# iphone trail making app?



## Gabe3 (Mar 13, 2009)

I'm looking for a iphone app that doesn't require data service. I want to go on my local trail and map out a trail while I'm riding using the gps in the iphone. something that will just draw a line on the screen as I'm going.


----------



## leaguerider (Sep 6, 2010)

Motion X will do that and will allow you to download a topo map when you have service and then look at it when you don't have cell service. Seems like the math that they are doing for the GPS signal gets better and better.


----------



## Harold (Dec 23, 2003)

> Seems like the math that they are doing for the GPS signal gets better and better.


The iphone sucks as a GPS. In a recent test, some guys tried an iphone against a couple Garmins and a Delorme pn-40. The three dedicated gpses were pretty close, and each of them had at least one occasion where it had coordinates closer than the other two. The iphone performed consistently worse.



> I'm looking for a iphone app that doesn't require data service. I want to go on my local trail and map out a trail while I'm riding using the gps in the iphone. something that will just draw a line on the screen as I'm going.


if all you want to do is have the thing record your progress and draw a line, you don't NEED a map for that. The GPS on an iphone works independently of cell service. Not that it works exceptionally well, but it works. Many apps let you cache maps on the device, but you have to view them when you have data service if you want them later on. and you have to view all the zoom levels you think you'll need in the field. it's not a very good system, but it's what's available. there are some folks trying to make a better system, but there have not been reviews in here about those attempts.


----------



## leaguerider (Sep 6, 2010)

The iPhone 4 seems to be doing a much better job than the iPhone 3G. Other people seem to be seconding that observation.
Not sure I would try to use it for targeting a missile but seems to be good enough.

• SUPPLIED DATA:
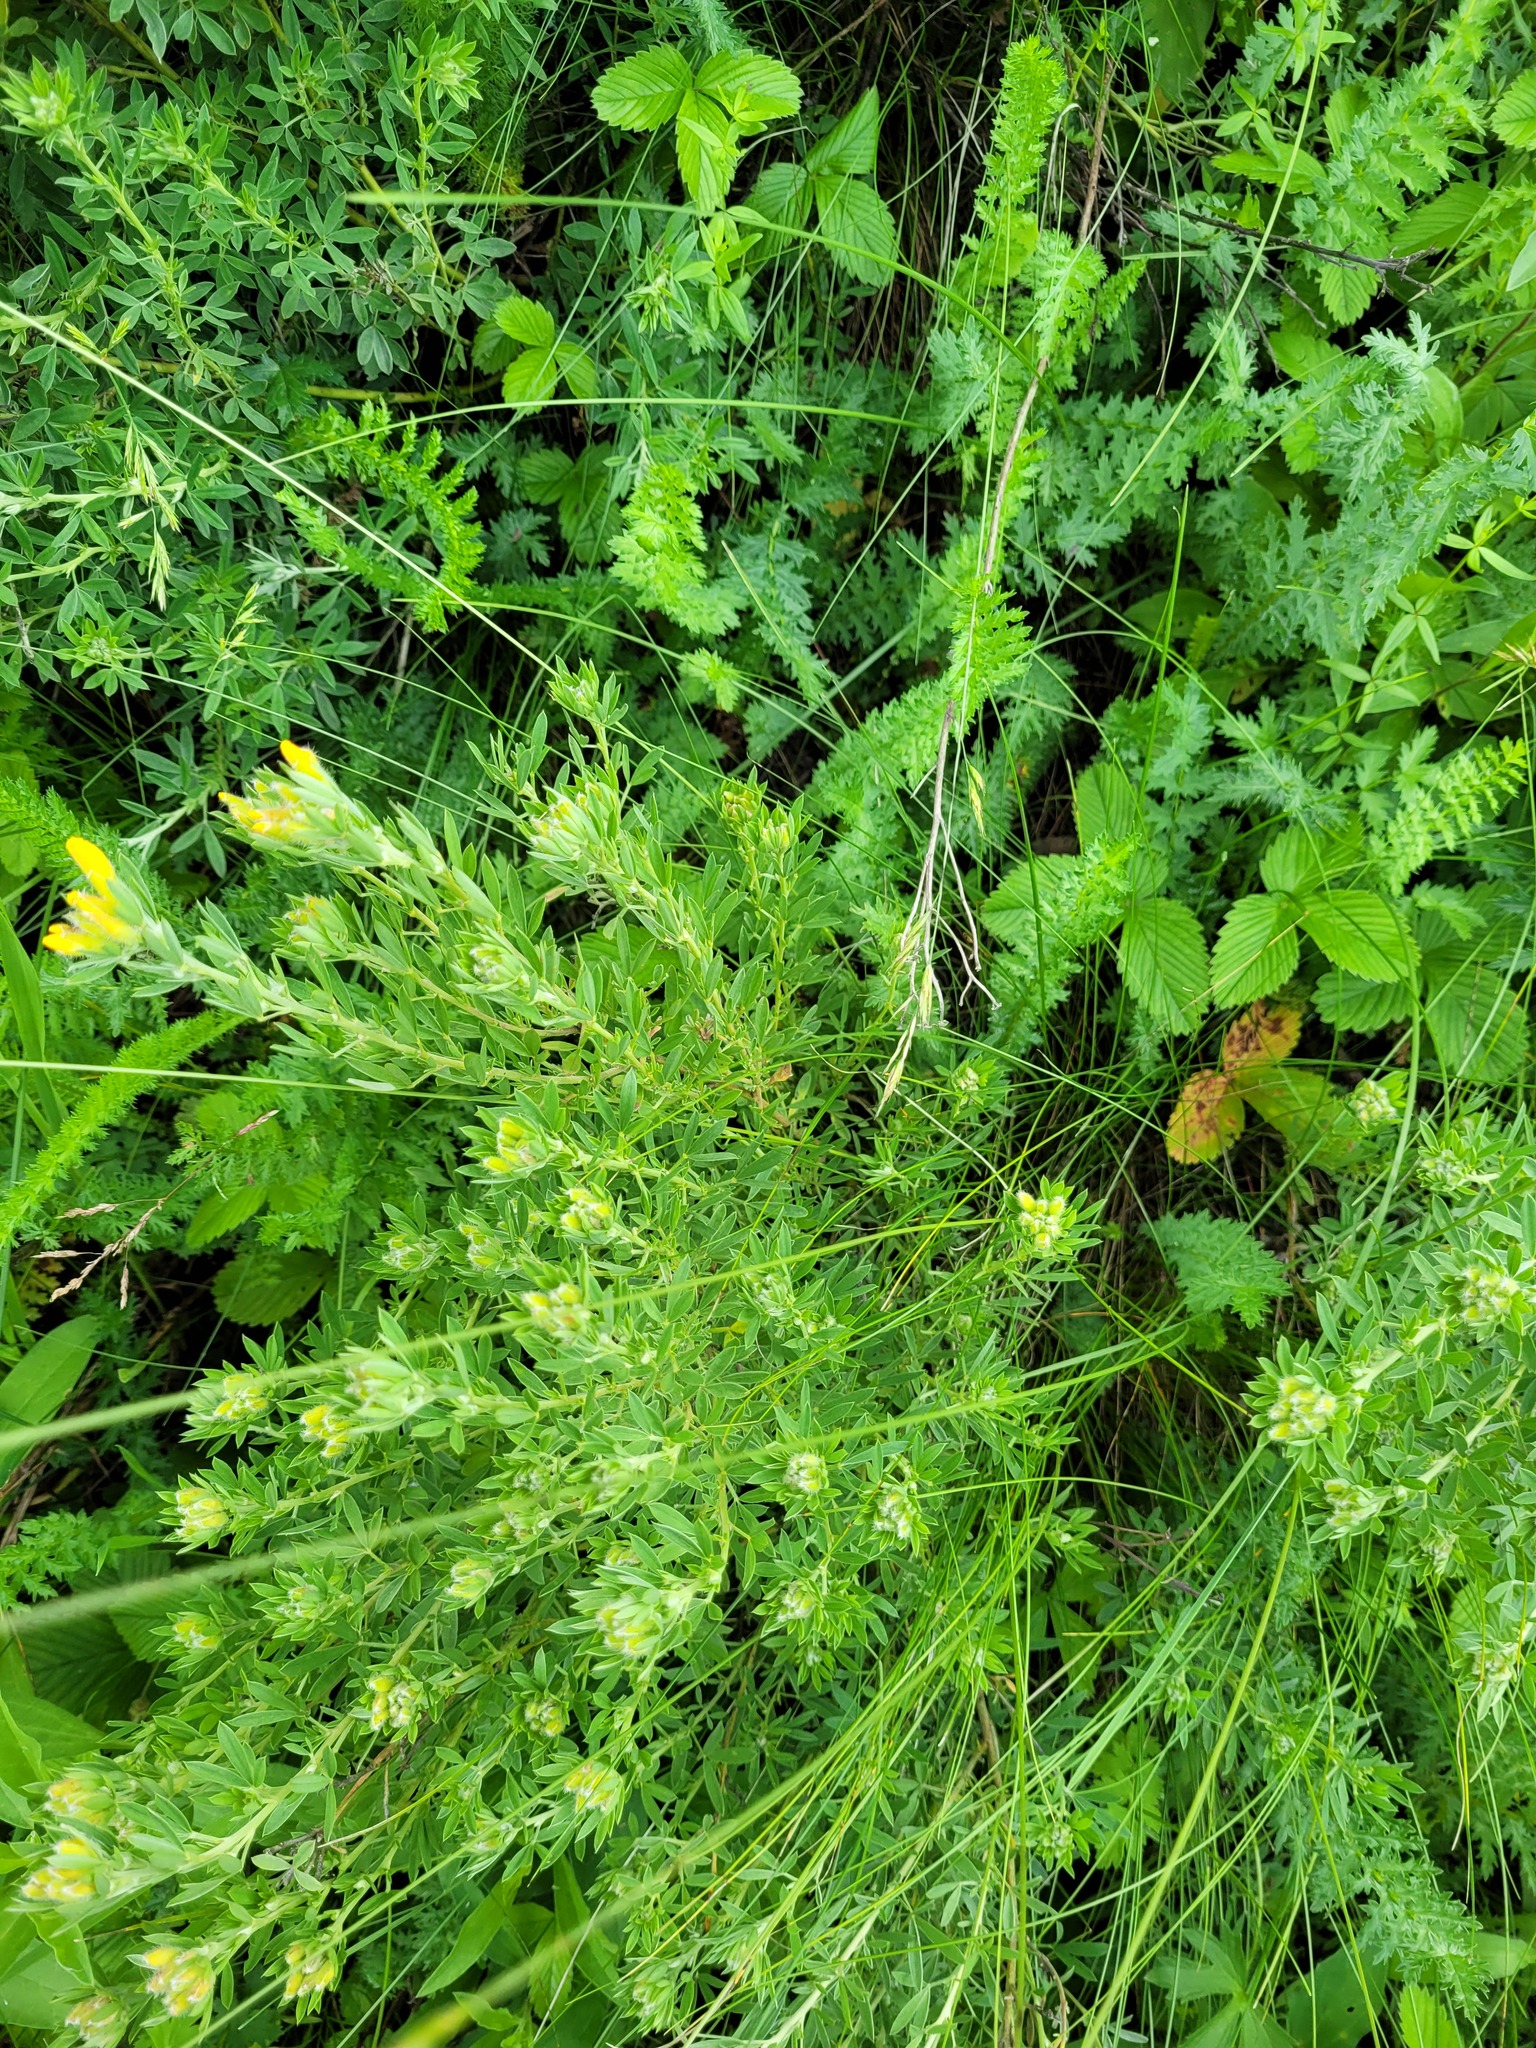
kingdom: Plantae
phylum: Tracheophyta
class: Magnoliopsida
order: Fabales
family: Fabaceae
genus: Chamaecytisus
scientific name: Chamaecytisus austriacus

• EXERCISE TASK A: In the forum thread, which app does leaguerider say can download a topo map while there is service?
• EXERCISE TASK B: Please extract every line of the listing word for word, omitting the picture.
The forum thread and the listing are unrelated material.

• FULL RESPONSE A: Motion X.

• FULL RESPONSE B:
kingdom: Plantae
phylum: Tracheophyta
class: Magnoliopsida
order: Fabales
family: Fabaceae
genus: Chamaecytisus
scientific name: Chamaecytisus austriacus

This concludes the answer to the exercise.